Learn English    

Learning English the Natural Way

January 3rd, 2009

If you’re feeling frustrated by all the complex rules of the English language or the mountains of vocabulary words you think you’re supposed to understand, don’t worry.  The truth is that most native English speakers couldn’t explain all those rules to you if they tried, and most of the advanced grammar they learned went out the window after finishing the SAT, ACT or other high school exam.  When you’re trying to learn English, stop worrying so much about the rules and focus on learning the natural way.

What do I mean by the natural way?  Well, think about the way that a small child learns a language.  They don’t sit down with an English language dictionary and start memorizing flash cards as soon as they’re able to speak – instead, they learn naturally through the process of immersion.  The process of immersion involves surrounding yourself completely with the new language until you start to pick up the bits and pieces that will eventually form your comprehension of the language.

There are several benefits to learning by immersion.  Your sentence structure and pronunciations won’t be as stiff and forced as the people who learn English using traditional home study guides, since you’ll be picking up these elements from real native speakers.  In addition, you won’t experience the frustration that many English language students feel trying to work out the language on their own.  Consequently, you’ll be less likely to give up, and more likely to reap the benefits of speaking English.

But how do you begin to study language naturally?  You don’t need to pack up and go live with a host family like so many college kids do.  Instead, all you need to do is to spend time in public places where people speak English.  Consider the following locations:

Grocery Store – As you do your weekly grocery shopping, try to listen to the conversations going on around you.  In addition to getting a feel for how the language is spoken, you’ll also pick up many helpful words for food and beverage items.
Hair Salon/Barbershop – For some reason, Americans love to talk to the people trimming their hair, so going in for your own haircut can be an educational experience in the number of conversations you’ll hear.
Church/Fitness Centers/Golf Courses – Any of these locations that encourage groups of people to get together can provide you with many opportunities to listen to and participate in conversations on things you already enjoy.  Check online or in your local phonebook for places that interest you.

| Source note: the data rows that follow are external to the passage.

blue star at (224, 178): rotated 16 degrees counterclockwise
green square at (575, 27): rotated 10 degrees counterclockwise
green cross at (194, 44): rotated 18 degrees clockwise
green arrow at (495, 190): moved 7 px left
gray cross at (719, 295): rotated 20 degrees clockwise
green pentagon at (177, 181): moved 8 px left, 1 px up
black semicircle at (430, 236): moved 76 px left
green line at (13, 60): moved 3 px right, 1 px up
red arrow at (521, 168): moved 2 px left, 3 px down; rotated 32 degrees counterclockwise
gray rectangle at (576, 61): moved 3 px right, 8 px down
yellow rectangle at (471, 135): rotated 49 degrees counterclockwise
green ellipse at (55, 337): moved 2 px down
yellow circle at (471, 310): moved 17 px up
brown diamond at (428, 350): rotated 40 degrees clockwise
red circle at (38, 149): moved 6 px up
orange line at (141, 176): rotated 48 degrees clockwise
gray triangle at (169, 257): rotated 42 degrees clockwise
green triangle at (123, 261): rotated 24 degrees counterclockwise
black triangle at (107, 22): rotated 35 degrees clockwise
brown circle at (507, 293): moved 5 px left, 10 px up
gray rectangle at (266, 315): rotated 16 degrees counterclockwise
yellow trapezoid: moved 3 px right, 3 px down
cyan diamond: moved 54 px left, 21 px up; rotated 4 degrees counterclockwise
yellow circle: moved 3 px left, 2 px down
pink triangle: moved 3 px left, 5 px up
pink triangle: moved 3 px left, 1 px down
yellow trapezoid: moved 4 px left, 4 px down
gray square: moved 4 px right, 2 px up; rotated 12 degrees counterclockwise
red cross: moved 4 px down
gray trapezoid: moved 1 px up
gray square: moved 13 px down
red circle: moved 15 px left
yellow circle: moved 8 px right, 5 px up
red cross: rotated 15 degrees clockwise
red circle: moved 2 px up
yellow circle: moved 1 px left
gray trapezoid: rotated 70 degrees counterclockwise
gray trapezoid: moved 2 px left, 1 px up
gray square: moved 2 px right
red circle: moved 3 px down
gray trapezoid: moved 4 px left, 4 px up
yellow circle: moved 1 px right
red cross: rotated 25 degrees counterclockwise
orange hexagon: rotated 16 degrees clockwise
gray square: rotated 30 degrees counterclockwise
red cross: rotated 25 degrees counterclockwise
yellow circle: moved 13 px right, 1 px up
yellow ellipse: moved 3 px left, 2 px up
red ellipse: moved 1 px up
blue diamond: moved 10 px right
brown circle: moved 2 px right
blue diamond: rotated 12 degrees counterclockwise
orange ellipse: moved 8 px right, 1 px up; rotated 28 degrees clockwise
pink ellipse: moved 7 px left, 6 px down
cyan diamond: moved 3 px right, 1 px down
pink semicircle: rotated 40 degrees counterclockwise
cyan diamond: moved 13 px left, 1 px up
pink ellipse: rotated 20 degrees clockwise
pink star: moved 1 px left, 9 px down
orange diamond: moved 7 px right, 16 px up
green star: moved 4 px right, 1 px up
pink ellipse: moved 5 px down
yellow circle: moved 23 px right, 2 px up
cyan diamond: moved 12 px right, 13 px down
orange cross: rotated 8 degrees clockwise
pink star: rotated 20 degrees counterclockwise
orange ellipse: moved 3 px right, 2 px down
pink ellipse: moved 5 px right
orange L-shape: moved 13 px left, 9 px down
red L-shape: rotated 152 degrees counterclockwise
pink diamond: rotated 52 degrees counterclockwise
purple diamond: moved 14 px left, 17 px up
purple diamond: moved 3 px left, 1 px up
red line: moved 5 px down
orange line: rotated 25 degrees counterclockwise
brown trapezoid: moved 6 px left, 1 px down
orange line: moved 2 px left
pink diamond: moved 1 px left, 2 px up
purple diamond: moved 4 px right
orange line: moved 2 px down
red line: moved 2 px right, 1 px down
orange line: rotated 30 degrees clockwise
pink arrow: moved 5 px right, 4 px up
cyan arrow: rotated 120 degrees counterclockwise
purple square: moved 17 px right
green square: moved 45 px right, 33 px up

If you aren’t yet comfortable conversing with groups of native English speakers, you can also immerse yourself in English language books and magazines.  If you have a favorite book in your native language, pick up an English copy and compare the two.  Read everything you can get your hands on and take notes on words or phrases you don’t understand.  As you look them up, practice speaking them out loud and try to form sentences using the new words.  With time, the process of immersion will improve your comprehension and speaking ability, until you feel fully fluent in the English language.